C'est un modèle de service que l'industrie devrait étudier plus attentivement : une économie de l'appartenance plutôt qu'une économie de la peur. Splatoon fidélise ses joueurs non pas en les punissant de leur absence mais en leur proposant des rendez-vous auxquels ils veulent participer.
Splatoon comme oeuvre vivante et participative : les Splatfests sont son expression la plus directe et la plus efficace. Ils font du jeu une place publique, au sens le plus fort du terme.
7. Le Splatfest comme format exportable : ce que l'industrie n'a pas su copier
Depuis dix ans, d'autres franchises ont essayé de reproduire la magie des Splatfests. Des événements ponctuels dans Overwatch, des votes communautaires dans divers jeux de service, des "guerres de couleurs" dans des applications mobiles. Aucune n'a réussi à créer le même attachement.

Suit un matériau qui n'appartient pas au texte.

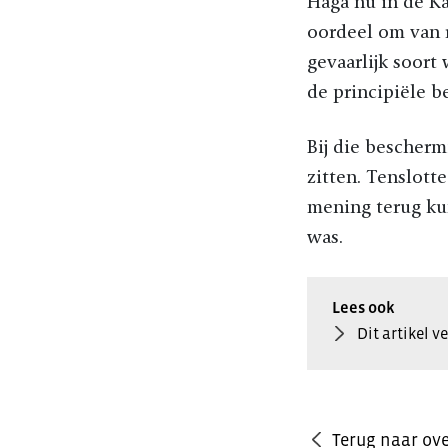
Haga nu in de Ka
oordeel om van 
gevaarlijk soort
de principiële 
Bij die bescherm
zitten. Tenslott
mening terug kun
was.
Dit artikel 
Terug naar ove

La raison est simple : les Splatfests fonctionnent parce qu'ils sont ancrés dans le lore. Choisir Team Mayo ou Team Ketchup, c'est aussi choisir son idole. Entendre Marina argumenter pour l'Ordre pendant quarante-huit heures, c'est apprendre à la connaître différemment. L'événement n'est pas un simple prétexte compétitif : c'est une occasion narrative.
Reproduire les Splatfests sans l'architecture émotionnelle qui les entoure (les personnages, le monde vivant, la mémoire accumulée des votes précédents) revient à reproduire la forme sans le fond. Ce n'est pas un format copiable parce que ce n'est pas un format autonome. C'est le symptôme d'une franchise qui a décidé que chaque aspect de son design devait servir l'oeuvre entière. Et c'est précisément ce qui rend Splatoon irremplaçable.
Ce constat révèle quelque chose de fondamental sur la nature de l'innovation en game design : les meilleures mécaniques ne sont pas des fonctionnalités isolées, elles sont des systèmes intégrés dans un tissu d'intentions cohérentes. Les Splatfests ne fonctionnent pas parce qu'ils ont un bon game design au sens technique. Ils fonctionnent parce qu'ils expriment parfaitement les valeurs d'une franchise : la joie collective, l'engagement non-violent, la confiance accordée à la communauté, et la conviction que même un choix futile mérite d'être fait avec conviction.
Les Splatfests sont la manifestation la plus visible de Splatoon comme oeuvre vivante. Ils transforment le jeu d'un produit consommable en une expérience partagée, temporelle, irrépétable. Ils font de chaque partie de Turf War disputée pendant l'événement un acte politique minuscule, une contribution à un résultat qui aura des conséquences pour tous, même pour ceux qui n'étaient pas là.
Notes et sources
- Mécanisme détaillé des Splatfests par opus : Inkipedia, Splatfest ; Inkipedia, List of Splatfests in Splatoon 3.
- Sur le Splatocalypse (Chaos vs. Ordre, juillet 2019) : Siliconera, 8 juin 2019 ; Inkipedia, Chaos vs. Order.
- Confirmation par Inoue du lien Splatocalypse/Splatoon 3 : Ask the Developer Vol. 7, Splatoon 3, chapitre 1 (Nintendo UK, 7 septembre 2022).
- Résultats du Grand Festival (Team Past, septembre 2024) : Nintendo US, 16 septembre 2024.
- Résultats du Splatfest Callie vs. Marie (Marie 360-340) : Inkipedia, List of Splatfests in Splatoon.
- Sur le Splatfest Nessie vs. Aliens vs. Big Foot : Inkipedia, Nessie vs. Aliens vs. Big Foot.